To the Editor

I am writing with regard to the manuscript published in the August edition of Skeletal Radiology entitled “Osteoma-like melorheostosis: a rare type of skeletal dysplasia depicted on FDG PET/CT.” by Abi-Ghanem, Asmar, Boulos, and Muwakkit. This paper is well written and while it has a good introduction and an interesting short discussion of melorheostosis, I do not believe that the histological findings illustrated support that diagnosis.

The sclerosing skeletal dysplasias are almost always diagnosed using radiographic imaging and very seldom are biopsied. When they are biopsied, the histological features are almost never actually diagnostic, but they are usually confirmatory in the sense that they show nothing that would negate the radiologist’s impression. The preceding statements are particularly true for cases of melorheostosis, which is seen many more times by skeletal radiologists than by skeletal pathologists. Biopsies of melorheostosis are performed when the imaging features are compatible with the diagnosis but are not absolutely diagnostic. The “confirmatory” histology of such cases demonstrates compact bone, mainly of lamellar fiber architecture, but sometimes mixed with small quantities of woven bone, in which there is an irregularity in the relationship of the osteons. In that sense, the term “osteoma-like melorheostosis” is completely redundant because most osteomas are composed of compact bone having very similar structure to melorheostosis. If there are actual trabeculae formed, these tend to become compact and form Haversian canals and the osseous lesions are almost completely devoid of stroma.

== PROBLEM 1 ==
Say whether each statement agrees with the letter on melorheostosis above, answering yes or no and quoting the words from the letter that decide it.
(a) The writer thinks the histological findings shown support a diagnosis of melorheostosis.
(b) Sclerosing skeletal dysplasias are rarely biopsied.
(c) Skeletal pathologists see melorheostosis more often than skeletal radiologists do.
== PROBLEM 2 ==
Extend the letter on melorheostosis above, starting right after its final sentence.

== RECORD EXTRACTS ==

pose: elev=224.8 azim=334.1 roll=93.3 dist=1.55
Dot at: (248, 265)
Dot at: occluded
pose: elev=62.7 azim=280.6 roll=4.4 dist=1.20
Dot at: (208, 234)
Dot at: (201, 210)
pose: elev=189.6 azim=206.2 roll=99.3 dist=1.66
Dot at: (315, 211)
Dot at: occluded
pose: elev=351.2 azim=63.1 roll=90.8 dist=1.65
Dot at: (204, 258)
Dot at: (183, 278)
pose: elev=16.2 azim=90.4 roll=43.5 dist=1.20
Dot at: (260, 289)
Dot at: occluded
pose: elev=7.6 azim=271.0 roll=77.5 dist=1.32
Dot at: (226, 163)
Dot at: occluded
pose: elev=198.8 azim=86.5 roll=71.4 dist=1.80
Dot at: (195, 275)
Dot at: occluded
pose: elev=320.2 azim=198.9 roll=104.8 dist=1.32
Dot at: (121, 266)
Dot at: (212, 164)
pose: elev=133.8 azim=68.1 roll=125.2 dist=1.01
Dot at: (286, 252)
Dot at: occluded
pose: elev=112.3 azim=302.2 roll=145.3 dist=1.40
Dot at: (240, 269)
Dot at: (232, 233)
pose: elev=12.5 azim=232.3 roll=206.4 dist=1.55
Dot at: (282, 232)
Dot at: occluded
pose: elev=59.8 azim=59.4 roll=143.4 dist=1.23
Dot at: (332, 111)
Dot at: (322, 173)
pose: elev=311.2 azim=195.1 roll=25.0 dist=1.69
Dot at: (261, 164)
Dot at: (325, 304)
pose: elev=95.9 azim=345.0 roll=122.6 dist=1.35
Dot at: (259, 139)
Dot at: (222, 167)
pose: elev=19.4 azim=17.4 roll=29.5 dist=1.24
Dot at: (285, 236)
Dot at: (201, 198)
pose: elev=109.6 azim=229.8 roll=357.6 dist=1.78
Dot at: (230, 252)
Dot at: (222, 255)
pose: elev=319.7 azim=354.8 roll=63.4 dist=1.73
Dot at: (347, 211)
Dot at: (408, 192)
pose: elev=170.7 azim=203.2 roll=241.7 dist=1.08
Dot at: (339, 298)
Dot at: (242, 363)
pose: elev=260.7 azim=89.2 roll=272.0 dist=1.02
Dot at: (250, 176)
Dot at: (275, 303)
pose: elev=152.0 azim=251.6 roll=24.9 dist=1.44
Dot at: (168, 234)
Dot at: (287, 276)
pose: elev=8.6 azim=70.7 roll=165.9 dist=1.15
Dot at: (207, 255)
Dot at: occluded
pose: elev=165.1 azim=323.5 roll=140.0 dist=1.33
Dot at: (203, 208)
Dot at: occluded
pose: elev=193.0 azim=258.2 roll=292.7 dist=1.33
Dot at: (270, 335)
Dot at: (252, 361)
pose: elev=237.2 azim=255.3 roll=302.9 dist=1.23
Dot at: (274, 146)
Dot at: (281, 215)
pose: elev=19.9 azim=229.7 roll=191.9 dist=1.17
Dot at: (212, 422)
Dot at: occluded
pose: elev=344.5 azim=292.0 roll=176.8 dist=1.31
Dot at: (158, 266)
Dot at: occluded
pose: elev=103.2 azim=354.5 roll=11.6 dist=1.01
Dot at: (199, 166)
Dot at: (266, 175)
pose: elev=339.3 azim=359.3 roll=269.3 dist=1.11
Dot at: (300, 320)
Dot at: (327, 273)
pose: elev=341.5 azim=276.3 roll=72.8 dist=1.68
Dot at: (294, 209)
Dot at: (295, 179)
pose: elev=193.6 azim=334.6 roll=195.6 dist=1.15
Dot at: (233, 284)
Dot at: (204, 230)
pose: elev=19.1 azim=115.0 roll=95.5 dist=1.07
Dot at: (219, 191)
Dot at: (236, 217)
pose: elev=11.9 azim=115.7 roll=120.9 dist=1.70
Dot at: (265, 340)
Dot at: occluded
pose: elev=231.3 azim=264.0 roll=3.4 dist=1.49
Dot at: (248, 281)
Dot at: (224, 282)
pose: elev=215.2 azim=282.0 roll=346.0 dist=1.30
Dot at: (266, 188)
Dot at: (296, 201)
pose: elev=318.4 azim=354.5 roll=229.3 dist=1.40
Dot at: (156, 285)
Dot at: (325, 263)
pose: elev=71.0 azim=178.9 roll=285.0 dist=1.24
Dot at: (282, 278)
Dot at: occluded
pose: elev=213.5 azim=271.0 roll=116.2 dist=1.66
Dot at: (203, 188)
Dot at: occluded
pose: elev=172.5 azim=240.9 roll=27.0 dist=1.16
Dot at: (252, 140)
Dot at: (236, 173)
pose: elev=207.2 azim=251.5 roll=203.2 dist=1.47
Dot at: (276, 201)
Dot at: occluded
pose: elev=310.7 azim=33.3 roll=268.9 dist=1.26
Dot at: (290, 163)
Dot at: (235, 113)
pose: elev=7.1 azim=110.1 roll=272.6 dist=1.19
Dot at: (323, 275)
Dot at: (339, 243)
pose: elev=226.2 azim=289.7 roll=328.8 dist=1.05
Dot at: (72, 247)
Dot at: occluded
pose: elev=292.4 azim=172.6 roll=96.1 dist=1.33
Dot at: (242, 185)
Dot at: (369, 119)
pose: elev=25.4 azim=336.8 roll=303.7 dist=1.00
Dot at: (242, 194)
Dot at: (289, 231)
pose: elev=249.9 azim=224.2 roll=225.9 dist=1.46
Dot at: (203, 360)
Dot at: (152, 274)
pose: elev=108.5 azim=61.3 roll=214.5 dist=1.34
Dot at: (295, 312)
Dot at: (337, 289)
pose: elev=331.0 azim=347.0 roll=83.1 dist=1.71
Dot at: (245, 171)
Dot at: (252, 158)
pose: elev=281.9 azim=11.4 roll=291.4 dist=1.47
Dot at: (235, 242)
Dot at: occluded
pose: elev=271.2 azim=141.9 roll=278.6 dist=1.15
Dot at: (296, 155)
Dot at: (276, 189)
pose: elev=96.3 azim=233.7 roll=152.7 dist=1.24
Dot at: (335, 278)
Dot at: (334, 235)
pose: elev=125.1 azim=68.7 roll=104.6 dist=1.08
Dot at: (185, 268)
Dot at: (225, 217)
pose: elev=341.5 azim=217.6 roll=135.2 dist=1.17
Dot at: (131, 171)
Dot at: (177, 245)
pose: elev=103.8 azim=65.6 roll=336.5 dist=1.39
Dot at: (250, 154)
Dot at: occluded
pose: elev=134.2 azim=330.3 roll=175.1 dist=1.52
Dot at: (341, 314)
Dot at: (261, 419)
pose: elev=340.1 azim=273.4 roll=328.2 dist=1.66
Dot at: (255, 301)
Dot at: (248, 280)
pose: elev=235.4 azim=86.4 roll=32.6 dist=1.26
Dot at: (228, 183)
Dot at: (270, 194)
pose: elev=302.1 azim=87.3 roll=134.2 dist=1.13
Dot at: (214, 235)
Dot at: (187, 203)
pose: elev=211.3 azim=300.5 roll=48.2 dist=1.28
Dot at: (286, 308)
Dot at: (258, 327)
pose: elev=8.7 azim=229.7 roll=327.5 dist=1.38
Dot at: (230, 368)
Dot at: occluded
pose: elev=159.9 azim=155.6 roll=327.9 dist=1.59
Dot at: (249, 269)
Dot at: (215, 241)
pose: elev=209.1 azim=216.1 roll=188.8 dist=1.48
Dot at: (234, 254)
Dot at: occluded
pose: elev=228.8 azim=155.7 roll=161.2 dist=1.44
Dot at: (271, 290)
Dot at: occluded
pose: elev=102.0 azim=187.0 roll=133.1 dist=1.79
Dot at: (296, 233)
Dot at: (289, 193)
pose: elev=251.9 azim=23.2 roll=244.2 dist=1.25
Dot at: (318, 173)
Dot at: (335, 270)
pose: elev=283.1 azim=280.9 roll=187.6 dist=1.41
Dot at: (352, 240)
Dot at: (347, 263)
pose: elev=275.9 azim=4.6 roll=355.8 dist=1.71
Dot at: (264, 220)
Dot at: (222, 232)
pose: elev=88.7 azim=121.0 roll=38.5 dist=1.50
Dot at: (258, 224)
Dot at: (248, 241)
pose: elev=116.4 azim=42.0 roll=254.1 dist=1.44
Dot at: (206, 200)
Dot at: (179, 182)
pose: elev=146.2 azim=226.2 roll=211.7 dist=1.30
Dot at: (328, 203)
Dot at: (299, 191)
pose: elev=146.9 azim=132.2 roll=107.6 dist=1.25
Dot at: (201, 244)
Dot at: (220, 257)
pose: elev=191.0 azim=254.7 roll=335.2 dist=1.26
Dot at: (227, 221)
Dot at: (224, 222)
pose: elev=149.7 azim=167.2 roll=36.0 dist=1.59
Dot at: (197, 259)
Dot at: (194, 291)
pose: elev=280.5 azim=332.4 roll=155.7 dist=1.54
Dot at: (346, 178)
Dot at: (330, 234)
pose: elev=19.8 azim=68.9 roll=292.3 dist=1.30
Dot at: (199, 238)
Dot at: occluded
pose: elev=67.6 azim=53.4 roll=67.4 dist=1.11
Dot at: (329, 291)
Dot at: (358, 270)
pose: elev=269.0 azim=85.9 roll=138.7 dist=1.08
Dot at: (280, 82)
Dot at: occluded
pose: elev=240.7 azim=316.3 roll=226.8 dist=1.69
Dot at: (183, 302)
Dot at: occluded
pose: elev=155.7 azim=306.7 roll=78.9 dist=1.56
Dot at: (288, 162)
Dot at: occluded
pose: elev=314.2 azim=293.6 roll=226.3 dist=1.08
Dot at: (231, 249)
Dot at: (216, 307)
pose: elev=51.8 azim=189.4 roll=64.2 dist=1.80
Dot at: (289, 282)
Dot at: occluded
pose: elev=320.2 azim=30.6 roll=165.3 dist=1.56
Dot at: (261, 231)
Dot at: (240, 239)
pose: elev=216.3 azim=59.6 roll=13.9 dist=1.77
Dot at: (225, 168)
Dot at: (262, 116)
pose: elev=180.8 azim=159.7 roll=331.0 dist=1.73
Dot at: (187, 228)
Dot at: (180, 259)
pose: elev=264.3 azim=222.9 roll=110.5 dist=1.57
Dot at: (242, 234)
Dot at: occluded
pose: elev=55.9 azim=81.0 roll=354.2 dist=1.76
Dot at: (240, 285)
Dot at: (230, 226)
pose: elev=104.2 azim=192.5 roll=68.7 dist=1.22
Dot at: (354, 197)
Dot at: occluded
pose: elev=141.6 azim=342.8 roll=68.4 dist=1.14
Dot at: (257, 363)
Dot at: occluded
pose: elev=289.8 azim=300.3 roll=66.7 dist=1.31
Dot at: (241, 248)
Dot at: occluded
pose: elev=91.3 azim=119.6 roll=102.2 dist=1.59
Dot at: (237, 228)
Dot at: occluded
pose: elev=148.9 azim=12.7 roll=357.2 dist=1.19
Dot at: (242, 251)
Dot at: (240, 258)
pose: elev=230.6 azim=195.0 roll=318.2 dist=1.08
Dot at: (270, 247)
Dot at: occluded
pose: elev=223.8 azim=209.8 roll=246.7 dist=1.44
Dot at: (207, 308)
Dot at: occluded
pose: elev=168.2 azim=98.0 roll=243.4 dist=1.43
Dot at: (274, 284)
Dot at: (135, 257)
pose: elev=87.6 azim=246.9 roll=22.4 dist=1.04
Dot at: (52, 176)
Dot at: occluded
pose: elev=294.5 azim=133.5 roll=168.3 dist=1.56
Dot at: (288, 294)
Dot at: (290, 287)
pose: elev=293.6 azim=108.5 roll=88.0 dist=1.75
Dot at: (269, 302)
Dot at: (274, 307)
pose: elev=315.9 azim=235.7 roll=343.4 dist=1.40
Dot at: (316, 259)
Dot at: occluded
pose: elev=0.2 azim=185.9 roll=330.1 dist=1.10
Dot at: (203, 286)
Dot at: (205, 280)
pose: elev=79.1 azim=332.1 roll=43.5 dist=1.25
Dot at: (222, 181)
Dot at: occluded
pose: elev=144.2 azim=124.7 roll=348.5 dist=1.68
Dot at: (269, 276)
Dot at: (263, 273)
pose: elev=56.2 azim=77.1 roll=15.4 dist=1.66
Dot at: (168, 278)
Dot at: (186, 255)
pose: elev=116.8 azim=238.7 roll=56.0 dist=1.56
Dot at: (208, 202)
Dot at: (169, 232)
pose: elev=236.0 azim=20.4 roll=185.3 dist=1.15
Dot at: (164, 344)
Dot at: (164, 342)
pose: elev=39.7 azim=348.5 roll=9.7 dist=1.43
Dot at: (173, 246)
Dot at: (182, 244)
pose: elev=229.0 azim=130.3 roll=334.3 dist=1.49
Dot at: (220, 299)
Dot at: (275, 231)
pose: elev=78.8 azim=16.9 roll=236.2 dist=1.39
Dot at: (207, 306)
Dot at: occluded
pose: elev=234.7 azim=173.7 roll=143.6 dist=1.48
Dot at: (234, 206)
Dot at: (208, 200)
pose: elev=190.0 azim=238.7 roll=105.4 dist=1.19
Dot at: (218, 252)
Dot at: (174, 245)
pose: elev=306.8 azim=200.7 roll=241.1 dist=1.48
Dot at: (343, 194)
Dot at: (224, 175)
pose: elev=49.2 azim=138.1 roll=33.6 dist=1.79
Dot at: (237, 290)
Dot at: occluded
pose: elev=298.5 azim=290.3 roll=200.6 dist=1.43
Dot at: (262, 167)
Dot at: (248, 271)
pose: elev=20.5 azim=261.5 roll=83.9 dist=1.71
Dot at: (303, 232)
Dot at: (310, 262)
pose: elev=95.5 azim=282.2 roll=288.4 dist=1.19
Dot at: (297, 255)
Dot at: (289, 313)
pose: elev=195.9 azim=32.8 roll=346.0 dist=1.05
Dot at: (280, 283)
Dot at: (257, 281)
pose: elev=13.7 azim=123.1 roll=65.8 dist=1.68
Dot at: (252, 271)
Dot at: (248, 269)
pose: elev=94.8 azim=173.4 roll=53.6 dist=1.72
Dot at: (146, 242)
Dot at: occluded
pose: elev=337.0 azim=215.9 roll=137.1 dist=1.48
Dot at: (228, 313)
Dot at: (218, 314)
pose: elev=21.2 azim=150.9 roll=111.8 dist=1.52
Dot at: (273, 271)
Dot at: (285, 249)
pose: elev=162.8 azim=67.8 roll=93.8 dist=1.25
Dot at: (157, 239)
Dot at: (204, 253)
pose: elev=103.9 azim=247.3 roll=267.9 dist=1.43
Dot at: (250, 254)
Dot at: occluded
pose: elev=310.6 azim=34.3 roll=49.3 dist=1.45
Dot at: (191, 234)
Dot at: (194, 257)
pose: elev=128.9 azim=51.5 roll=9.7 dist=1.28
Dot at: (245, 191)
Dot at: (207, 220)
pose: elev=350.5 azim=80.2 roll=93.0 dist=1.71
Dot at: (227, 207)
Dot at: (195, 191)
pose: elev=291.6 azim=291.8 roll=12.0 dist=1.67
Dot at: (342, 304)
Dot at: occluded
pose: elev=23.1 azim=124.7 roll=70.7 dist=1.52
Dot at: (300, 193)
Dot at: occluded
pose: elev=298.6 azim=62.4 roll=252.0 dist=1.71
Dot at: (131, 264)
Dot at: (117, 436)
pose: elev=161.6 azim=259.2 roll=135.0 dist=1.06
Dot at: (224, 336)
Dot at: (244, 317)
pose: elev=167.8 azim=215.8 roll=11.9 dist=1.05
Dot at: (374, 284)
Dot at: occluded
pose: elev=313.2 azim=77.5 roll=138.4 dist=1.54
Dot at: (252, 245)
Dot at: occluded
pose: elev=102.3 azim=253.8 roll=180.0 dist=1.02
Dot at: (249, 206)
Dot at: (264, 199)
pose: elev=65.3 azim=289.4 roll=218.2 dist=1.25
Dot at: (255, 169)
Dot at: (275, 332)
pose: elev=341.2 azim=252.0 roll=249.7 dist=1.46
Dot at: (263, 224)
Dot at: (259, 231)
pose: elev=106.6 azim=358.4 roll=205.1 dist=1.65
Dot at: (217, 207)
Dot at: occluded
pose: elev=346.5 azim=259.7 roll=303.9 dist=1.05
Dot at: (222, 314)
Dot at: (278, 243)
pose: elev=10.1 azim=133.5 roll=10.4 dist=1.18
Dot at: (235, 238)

== ANSWER BOX 1 ==
(a) No: "I do not believe that the histological findings illustrated support that diagnosis."
(b) Yes: "very seldom are biopsied"
(c) No: "which is seen many more times by skeletal radiologists than by skeletal pathologists"

== ANSWER BOX 2 ==
In the current paper, the bone formed consists of thick trabeculae of woven bone separated by a fairly cellular fibrovascular stroma. While there are a few structures resembling Haversian canals in these trabeculae, they may actually be part of the cortex given the localization of the process and in any case do not dominate the histology. If this lesion had been thought to be melorheostosis on the imaging studies, that notion should have been dispelled by these histological features. Despite the rather unusual imaging features mentioned in the publication, the histological features point rather strongly toward fibrous dysplasia. While the PET/CT data do show avid uptake roughly corresponding to an L5 dermatomal distribution, the diagnosis of melorheostosis cannot be made if it is disproven by the histological findings. It is possible to demonstrate that the lesion is fibrous dysplasia by searching for activating GS mutations (since these are demonstrable in about 70% of cases of fibrous dysplasia), but only if the lesion has been decalcified in neutral EDTA or some other decalcification method that is not acid based.

While it is true that cortical thinning and disruption are not generally part of fibrous dysplasia, the extension of fibrous dysplasia into soft tissues has been well described [1]. While the authors’ description of “dense irregular trabeculae of woven bone devoid of osteoblastic rimming and separated by a fibroblastic stroma” is a completely accurate description of their figure 2, their reference 10, which they state supports the diagnosis, illustrates highly remodeled and disorganized compact bone without a significant fibrous stroma [2] and illustrates a completely different entity than the one depicted in the current paper.